Toi que j’ai nommé sur terre,

je t’ai désiré depuis l’impératif même

d’une verticale nécessité.

Ce désir dont j’ai été animé,

tu en es maintenant le récipiendaire.

A toi de l’assumer jusqu’en ta pointe extrême,

tout devra entrer en toi

 et y faire sens dans le luxe des choses.»

  Oui, cette mystérieuse voix, je l’entends, elle fait son étonnant vibrato tout contre la feuille souple de mon âme, elle y imprime une manière de Table de la Loi, elle y dépose un étonnant Décalogue dont les commandements sont les suivants :

« Fais aux autres ce qu’en toi-même tu ressens comme le beau.

En toutes choses, efforce-toi de ne pas te nuire.

Traite le monde comme tu te traiterais intimement.

Que la justice soit la tienne.

Vis ta vie dans la joie et l'émerveillement.
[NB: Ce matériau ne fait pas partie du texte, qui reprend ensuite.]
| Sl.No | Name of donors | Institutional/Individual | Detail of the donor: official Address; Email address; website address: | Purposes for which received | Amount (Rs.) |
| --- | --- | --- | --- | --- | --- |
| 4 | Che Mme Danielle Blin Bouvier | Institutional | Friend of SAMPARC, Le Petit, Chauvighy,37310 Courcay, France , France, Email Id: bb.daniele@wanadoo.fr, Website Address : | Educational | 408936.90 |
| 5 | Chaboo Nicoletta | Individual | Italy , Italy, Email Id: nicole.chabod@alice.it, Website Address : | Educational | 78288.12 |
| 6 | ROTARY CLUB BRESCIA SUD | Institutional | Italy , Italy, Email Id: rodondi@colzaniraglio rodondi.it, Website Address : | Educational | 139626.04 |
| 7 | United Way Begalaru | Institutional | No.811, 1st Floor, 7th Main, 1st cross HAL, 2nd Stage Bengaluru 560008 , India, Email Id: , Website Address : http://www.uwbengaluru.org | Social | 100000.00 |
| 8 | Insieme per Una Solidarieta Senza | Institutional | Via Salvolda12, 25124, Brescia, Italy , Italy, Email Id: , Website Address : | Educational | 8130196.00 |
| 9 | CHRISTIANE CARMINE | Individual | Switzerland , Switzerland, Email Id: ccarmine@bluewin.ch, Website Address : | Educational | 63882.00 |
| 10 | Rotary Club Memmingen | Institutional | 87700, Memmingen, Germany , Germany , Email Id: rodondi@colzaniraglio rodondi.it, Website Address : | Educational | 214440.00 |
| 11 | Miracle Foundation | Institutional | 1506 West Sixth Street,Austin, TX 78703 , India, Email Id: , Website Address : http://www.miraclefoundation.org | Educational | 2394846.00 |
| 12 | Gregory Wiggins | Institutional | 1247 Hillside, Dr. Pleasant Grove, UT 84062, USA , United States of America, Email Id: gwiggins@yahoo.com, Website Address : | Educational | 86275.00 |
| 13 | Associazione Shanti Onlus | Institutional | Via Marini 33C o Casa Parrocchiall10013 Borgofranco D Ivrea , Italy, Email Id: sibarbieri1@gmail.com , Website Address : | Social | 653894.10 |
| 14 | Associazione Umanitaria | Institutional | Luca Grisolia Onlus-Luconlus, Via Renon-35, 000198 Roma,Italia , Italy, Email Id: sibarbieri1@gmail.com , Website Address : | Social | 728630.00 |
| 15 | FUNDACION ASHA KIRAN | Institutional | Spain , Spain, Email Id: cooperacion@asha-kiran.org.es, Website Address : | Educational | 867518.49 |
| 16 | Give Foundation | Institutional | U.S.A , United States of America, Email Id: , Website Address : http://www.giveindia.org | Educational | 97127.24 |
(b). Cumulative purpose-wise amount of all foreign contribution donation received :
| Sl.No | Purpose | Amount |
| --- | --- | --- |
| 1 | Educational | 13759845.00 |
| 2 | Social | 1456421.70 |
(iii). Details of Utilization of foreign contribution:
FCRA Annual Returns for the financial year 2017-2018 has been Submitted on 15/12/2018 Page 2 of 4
Cherche toujours à apprendre du nouveau qui te soit utile.

Que tes idées soient conformes à qui tu es en ton fond.

Que les autres soient en ton accord, voici qui est bien.

Que tes opinions soient celles que tu as choisies,

non celles qui te sont étrangères.

Remets tout en question,

à partir de ta propre sensibilité. »

 

   Disant ceci, cet étrange Zarathoustra, avait accentué tout ce qui confluait avec ce que je souhaitais entendre : « toi-même » ; « la tienne » ; « tes idées » ; « ton accord ». Le Prophète donc avait tracé, tout autour de moi, un cercle étroit dont j’étais le centre et la périphérie. C’était un peu comme si j’avais retrouvé un ‘Paradis perdu’ à la Milton, si j’avais été Adam en personne, en chair et en os, incarné jusqu’en son plus délicieux supplice, courtisé et fêté par une Eve déjà soumise aux pulsions de son inconscient et aux désirs polyphoniques de ce qui, en elle, était conscient plus que conscient. Comment, dès lors, pouvais-je me relever de ce rêve dont j’espérais bien, à la manière de Gérard de Nerval, qu’il s’épancherait « dans la vie réelle », y creuserait sa niche autonome, m’appellerait à célébrer, en sa présence, les noces de la joie.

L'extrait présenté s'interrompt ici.